= TO DO =
A. Please decide whether each statement agrees with the Iowa appeals opinion: (i) the case came up from the district court for Black Hawk County; (ii) the mother is the one appealing the termination order; (iii) Linda Hall appeared on behalf of the father. For each, answer yes or no and quote the words of the opinion that settle it.
B. Carry on writing the Iowa appeals opinion, starting right after its final sentence, "We affirm."

------ TEXT

From Casetext: Smarter Legal Research

In Interest of C.L

Court of Appeals of Iowa
May 11, 2011
801 N.W.2d 378 (Iowa Ct. App. 2011)

Opinion

No. 1-177 / 11-0178.

Filed May 11, 2011.

Appeal from the Iowa District Court for Black Hawk County, Kellyann M. Lekar, Judge.

A father appeals from the order terminating his parental rights. AFFIRMED.

Michael H. Bandy of Bandy Law Office, Waterloo, for appellant.

Thomas J. Miller, Attorney General, Janet L. Hoffman, Assistant Attorney General, Thomas J. Ferguson, County Attorney, and Steve Halbach, Assistant County Attorney, for appellee.

Brett Schilling, Waterloo, for mother.

Linda Hall, Waterloo, attorney and guardian ad litem for minor child.

Considered by SACKETT, C.J., POTTERFIELD, J., and HUITINK, S.J.

Senior judge assigned by order pursuant to Iowa Code section 602.9206 (2011).


A father appeals from the juvenile court order terminating his parental rights, contending the State did not make reasonable efforts to reunify him with the child. We affirm.

------------
------ RECORD SET

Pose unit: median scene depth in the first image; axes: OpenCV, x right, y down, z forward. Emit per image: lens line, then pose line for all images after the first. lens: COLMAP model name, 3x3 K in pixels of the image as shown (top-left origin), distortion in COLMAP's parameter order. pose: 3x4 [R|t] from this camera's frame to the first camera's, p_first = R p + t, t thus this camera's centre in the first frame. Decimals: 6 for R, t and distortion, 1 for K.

------------
------ RECORD SET

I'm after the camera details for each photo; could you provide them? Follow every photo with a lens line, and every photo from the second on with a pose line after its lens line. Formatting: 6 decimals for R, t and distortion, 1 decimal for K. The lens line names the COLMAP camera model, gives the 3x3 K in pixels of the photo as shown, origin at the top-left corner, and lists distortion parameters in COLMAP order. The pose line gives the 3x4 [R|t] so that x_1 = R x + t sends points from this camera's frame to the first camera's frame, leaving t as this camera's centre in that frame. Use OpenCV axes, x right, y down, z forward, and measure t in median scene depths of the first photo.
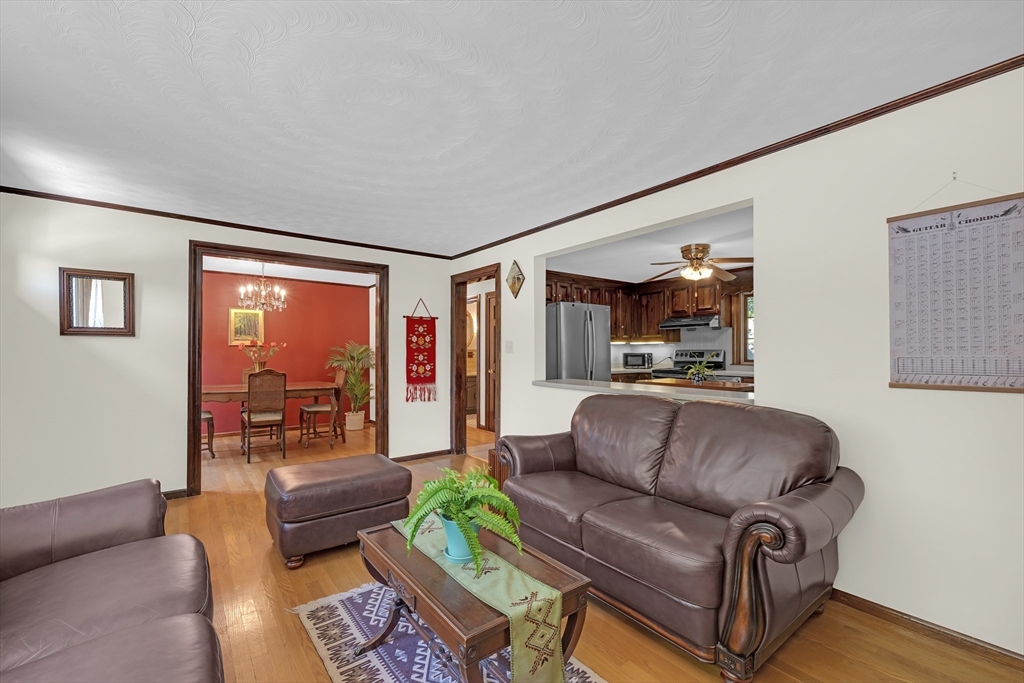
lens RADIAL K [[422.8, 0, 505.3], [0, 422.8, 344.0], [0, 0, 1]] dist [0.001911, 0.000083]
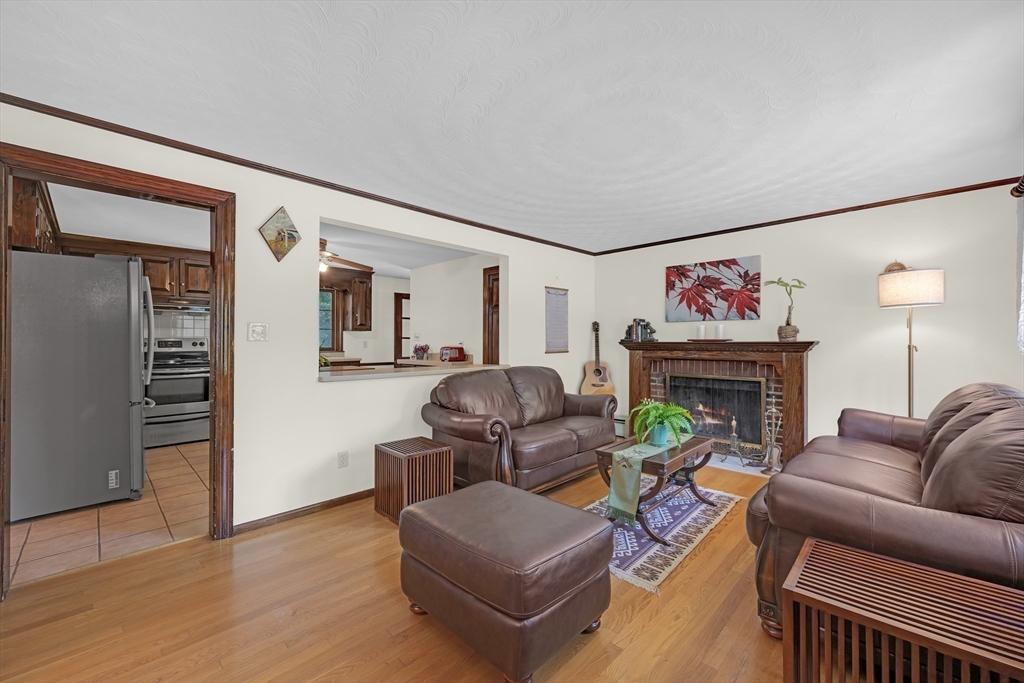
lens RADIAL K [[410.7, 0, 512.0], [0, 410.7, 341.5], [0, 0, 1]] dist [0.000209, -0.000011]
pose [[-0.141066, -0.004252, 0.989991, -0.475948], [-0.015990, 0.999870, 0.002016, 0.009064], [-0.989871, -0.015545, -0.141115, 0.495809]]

------------
------ RECORD SET

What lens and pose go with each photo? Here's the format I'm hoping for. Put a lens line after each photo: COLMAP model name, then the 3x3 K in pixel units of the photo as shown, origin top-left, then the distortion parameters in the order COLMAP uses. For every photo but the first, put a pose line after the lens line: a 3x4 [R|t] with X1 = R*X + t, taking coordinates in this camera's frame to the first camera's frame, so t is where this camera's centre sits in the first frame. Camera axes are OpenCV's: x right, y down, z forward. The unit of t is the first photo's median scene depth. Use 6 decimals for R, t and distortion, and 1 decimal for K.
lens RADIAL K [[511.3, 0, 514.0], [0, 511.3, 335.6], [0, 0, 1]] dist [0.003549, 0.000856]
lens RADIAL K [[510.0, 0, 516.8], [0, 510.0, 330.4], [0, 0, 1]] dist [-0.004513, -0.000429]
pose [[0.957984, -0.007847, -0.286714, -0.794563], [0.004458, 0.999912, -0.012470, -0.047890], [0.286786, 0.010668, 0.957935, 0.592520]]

------------

= RESULTS FOR EACH TASK =
A.
(i) Yes: "Appeal from the Iowa District Court for Black Hawk County, Kellyann M. Lekar, Judge."
(ii) No: "A father appeals from the order terminating his parental rights."
(iii) No: "Linda Hall, Waterloo, attorney and guardian ad litem for minor child."

B.
The petition on appeal does not set forth "findings of fact or conclusions of law with which you disagree" as required by Iowa Rule of Appellate Procedure 6.1401-Form 5 (2010). This requirement was added effective May 27, 2010. It appears a previous version of the form was used in this appeal.

We review the termination of parental rights de novo. Inre C.S., 776 N.W.2d 297, 298 (Iowa Ct. App. 2009). The parent-child relationship is constitutionally protected. Quilloin v. Walcott, 434 U.S. 246, 255, 98 S. Ct. 549, 554, 54 L. Ed. 2d 511, 519 (1978). The State has the burden of proving the grounds for termination by clear and convincing evidence. In re P.L., 778 N.W.2d 33, 34, 39 (Iowa 2010). Although we give weight to the juvenile court's findings of fact, we are not bound by them. Inre J.A.D.-F., 776 N.W.2d 879, 883 (Iowa Ct. App. 2009).

The child, born in 2007, was removed from the parents' home in late 2009 because of violence in the home and concerns about the parents' mental health. The child was placed with a relative and remained in that placement throughout the pendency of this case. The parents repeatedly violated a no-contact order between them and involved the child.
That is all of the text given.